Fast and Easy Home Made Chicken Teriyaki

My daughter and I started with hunger. We came up with a plan. We decided to make a fast and easy meal. She and I ended up making the best tasting home made chicken teriyaki we had ever made together! Ok, honestly, we hadn’t ever made chicken teriyaki together, so, yes, it was the best we had ever made together!

In cooking, everything starts with a list of food items, (and it doesn’t hurt if you have some appliances, like a wok and a rice cooker).

Ingredients, (try to use organics whenever you can)

  • 1 ½ cups white rice cooked with 1 ½ teaspoon salt
  • spray olive oil
  • 2 pounds boneless, skinless chicken thighs
  • 1 teaspoon salt
  • ½ teaspoon pepper
  • 1 tablespoon granulated garlic
  • 1 teaspoon onion powder
  • ¼ teaspoon curry powder
  • 1 whole large yellow onion
  • 2 medium size zucchini
  • ¼ cup coconut liquid aminos
  • 1 tablespoon minced squeeze garlic
  • 1 tablespoon corn starch

Rice

Begin by making rice, (either use your rice cooker or use a pan with a lid, to cook you rice). For this recipe, we are using a rice cooker.

My daughter trusts Aroma brand rice cooker and has used hers for quite some time. I bought one on her recommendation. I love mine. It makes rice cooking so easy. The rice cooker I have can make up to 8 cups of cooked rice. There is a bigger size (for bigger families and parties). It can cook up to 20 cups of cooked rice.

In this recipe, we have added 1 ½ cups of uncooked white rice into the rice cooker, (the amount of water required for the rice, is addressed inside the rice cooker, or in the manual it came with).

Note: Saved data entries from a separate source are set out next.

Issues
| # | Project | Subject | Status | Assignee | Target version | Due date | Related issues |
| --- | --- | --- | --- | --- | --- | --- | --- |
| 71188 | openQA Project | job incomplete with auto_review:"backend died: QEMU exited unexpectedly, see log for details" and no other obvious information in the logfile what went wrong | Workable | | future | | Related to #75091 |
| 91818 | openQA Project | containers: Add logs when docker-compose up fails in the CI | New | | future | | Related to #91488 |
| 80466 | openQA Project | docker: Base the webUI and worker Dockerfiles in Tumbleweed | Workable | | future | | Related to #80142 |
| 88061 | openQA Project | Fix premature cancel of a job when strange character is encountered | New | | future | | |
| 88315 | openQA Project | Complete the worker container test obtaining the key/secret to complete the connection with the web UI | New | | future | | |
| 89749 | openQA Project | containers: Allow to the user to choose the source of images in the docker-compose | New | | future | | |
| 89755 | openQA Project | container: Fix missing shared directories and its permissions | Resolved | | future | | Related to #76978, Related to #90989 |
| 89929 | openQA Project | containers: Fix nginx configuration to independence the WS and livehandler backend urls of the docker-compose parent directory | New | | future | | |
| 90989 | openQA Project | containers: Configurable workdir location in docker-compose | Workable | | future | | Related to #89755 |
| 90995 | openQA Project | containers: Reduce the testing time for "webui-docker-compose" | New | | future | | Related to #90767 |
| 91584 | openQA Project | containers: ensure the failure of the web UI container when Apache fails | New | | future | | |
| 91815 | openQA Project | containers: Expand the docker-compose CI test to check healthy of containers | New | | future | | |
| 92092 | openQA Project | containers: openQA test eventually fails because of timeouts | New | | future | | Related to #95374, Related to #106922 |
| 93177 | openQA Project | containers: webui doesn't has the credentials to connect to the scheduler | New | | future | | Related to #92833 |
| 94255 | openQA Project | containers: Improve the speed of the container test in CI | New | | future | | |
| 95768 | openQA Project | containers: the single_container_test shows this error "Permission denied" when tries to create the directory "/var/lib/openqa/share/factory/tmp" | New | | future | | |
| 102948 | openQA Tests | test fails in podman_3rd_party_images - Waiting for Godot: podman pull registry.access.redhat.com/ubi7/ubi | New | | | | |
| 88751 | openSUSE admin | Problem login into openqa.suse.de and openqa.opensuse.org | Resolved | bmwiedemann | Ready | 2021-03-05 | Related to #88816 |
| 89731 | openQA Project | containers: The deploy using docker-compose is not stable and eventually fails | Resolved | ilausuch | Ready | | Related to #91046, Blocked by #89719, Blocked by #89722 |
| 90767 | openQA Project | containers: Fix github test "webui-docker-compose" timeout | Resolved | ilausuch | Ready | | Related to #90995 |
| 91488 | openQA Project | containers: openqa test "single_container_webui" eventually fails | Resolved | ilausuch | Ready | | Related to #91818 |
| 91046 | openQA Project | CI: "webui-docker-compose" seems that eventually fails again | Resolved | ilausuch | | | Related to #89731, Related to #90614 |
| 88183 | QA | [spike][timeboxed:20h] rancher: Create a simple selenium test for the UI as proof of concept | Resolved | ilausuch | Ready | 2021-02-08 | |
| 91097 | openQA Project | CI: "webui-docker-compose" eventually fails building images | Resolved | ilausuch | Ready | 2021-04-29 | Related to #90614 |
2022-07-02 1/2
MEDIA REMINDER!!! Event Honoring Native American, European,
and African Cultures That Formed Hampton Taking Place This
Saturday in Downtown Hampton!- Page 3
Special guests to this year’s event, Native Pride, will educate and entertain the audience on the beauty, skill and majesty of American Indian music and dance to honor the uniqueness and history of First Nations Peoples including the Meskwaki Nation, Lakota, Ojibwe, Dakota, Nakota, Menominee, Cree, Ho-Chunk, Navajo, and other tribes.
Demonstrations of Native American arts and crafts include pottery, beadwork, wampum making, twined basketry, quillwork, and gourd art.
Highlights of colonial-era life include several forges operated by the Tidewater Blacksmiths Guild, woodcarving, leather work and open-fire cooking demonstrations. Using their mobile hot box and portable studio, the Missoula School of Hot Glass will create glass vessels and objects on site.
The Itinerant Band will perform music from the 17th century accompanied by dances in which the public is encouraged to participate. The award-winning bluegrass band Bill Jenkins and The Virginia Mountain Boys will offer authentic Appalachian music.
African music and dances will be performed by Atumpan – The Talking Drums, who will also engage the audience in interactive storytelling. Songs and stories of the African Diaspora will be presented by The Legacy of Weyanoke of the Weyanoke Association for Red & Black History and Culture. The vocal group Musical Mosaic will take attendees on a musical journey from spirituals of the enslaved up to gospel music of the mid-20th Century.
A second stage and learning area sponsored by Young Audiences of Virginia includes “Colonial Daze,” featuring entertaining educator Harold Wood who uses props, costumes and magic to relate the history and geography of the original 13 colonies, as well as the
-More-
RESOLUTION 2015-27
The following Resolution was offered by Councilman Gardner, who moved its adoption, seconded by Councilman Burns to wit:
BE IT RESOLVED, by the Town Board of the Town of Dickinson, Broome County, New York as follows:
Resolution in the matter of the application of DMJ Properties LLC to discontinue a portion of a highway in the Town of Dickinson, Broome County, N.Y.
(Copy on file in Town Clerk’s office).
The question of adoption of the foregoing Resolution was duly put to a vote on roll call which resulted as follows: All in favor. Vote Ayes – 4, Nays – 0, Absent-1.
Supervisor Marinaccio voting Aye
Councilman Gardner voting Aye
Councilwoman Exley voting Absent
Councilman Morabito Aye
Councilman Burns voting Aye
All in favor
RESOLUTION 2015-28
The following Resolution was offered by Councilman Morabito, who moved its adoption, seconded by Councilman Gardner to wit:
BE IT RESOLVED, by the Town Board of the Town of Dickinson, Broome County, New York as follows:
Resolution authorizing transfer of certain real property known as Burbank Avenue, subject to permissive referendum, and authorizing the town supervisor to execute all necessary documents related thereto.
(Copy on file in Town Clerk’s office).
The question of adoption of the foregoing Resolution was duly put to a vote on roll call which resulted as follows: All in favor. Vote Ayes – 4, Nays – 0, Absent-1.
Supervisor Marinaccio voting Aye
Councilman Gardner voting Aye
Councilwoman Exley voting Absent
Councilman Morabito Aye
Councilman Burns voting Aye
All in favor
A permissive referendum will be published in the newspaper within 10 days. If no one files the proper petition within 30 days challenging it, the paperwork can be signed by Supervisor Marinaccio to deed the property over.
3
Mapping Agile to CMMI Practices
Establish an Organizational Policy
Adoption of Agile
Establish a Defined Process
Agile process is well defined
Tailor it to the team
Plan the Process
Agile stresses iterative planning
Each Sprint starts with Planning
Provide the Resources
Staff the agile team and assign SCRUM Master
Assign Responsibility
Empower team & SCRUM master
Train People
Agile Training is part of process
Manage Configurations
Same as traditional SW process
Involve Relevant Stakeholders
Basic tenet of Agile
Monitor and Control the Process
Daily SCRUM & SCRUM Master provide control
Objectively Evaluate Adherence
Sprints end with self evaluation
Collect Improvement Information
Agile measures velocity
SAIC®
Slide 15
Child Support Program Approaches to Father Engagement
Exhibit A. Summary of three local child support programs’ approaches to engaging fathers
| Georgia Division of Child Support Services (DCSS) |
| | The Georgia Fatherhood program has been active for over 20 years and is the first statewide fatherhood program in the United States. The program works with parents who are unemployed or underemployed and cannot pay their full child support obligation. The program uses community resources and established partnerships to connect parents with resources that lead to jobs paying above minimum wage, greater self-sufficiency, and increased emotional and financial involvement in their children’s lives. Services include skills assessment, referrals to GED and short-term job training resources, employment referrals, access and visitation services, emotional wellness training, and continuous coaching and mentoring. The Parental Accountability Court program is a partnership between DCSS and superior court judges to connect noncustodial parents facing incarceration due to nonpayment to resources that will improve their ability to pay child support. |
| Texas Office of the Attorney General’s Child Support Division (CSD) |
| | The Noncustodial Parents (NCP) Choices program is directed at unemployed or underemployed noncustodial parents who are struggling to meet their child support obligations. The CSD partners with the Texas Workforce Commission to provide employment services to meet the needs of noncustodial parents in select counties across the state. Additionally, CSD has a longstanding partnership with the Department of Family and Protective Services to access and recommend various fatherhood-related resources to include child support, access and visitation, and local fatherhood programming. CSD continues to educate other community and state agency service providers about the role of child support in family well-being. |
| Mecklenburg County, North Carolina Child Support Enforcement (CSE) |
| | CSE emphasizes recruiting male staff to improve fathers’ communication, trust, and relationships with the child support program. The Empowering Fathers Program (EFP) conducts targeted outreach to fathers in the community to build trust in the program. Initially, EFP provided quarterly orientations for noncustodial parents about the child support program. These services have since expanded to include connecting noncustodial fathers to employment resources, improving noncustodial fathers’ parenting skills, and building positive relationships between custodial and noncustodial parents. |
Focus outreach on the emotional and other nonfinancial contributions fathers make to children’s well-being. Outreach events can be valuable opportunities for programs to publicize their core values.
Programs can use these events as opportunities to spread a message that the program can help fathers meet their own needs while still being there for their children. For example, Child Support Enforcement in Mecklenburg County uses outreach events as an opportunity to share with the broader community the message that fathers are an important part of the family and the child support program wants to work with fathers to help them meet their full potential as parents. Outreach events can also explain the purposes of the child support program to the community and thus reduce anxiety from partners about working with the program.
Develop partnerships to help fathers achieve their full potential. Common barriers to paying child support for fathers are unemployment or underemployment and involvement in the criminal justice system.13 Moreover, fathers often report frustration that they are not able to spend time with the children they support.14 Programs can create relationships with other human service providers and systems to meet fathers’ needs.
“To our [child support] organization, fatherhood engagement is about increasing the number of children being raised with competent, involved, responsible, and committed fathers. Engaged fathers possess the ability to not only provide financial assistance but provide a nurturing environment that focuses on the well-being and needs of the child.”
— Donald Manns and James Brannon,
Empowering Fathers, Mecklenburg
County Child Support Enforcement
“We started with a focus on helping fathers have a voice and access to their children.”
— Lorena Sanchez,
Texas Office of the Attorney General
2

Add 1 ½ teaspoons of salt into the rice cooker, stir it, close the lid and start the rice cooking.

A Word of Advice

This meal cooks pretty fast. At this point, I’d advise you set all of your dry ingredients out, along with your measuring, stirring and mixing devices, (so they are ready nearby, when you need them).

This recipe will be made in a 6 liter electric wok. A 6 quart pan (which is 5.7 liters), can be used instead, if you don’t have an electric wok).

Sadly, I don’t find the Rival electric wok being sold at this time. I did find a 5 quart (which is 4.7 liter), electric wok made by Aroma though! That should work well for my needs.

For this recipe, you won’t need the lid until the end. Once everyone is served, (if there is any food left in the wok), you may want to cover it.

Spray the wok with olive oil.

See the little droplets of olive oil in the wok? This will help give you an idea of how much is needed.

Don’t turn the heat on yet, because you have 3 things to prepare, (zucchini, onion and chicken thighs).

Begin With Preparing the Vegetables

Rinse the exterior of the 2 zucchini. Quarter the zucchini lengthwise, then slice the quarters. Put the zucchini in a bowl, (set it aside for later).

Cut the top off of the yellow onion, peel it and rinse it under cold water. Slice the entire onion, (cut off and discard the root end). Put the sliced onion in a bowl, (set it aside for later).

Prepare the Chicken, Turn on the Wok and Begin by Seasoning and Browning the Chicken

Slice 2 pounds of boneless skinless chicken thighs into strips. The strips seen below are about 2 inches long.

Turn on the wok, setting it to 300°F, (149°C).

Once you see the oil is beginning to heat, add the raw chicken into the wok.

Now, sprinkle and stir all of the following seasonings, into the chicken;

  • 1 teaspoon salt
  • ½ teaspoon pepper
  • 1 tablespoon granulated garlic
  • 1 teaspoon onion powder
  • ¼ teaspoon curry powder

Allow the chicken to brown for a while.

Time to Add and Cook the Remaining Ingredients

Add the sliced onion.

Allow the onion to become slightly translucent, then add the zucchini.

Allow the zucchini to become translucent in it’s center.

Add ¼ cup coconut liquid aminos.

Now, add 3 teaspoons squeeze minced garlic, (yes, more garlic). I heard, if you want a spicier, more flavorful chicken teriyaki, add the minced garlic later in the cooking, (so now works well for this).

Mix 1 tablespoon corn starch with cool water, (use just enough water so the mixture becomes the consistency of milk).

Pour the corn starch mixture, into the center of the wok, while stirring constantly.

The corn starch will thicken.

At this point, the chicken teriyaki is ready to be served.

Turn off the wok and either turn off the rice cooker or leave it on warm until you are done with it.

Serve the chicken teriyaki over the rice.

This meal is set with a ceramic sauce dish, a ceramic rice bowl with a tray, porcelain chopsticks and a little white porcelain swan, that doubles as a chopstick holder.

The tastiest meals are presented well.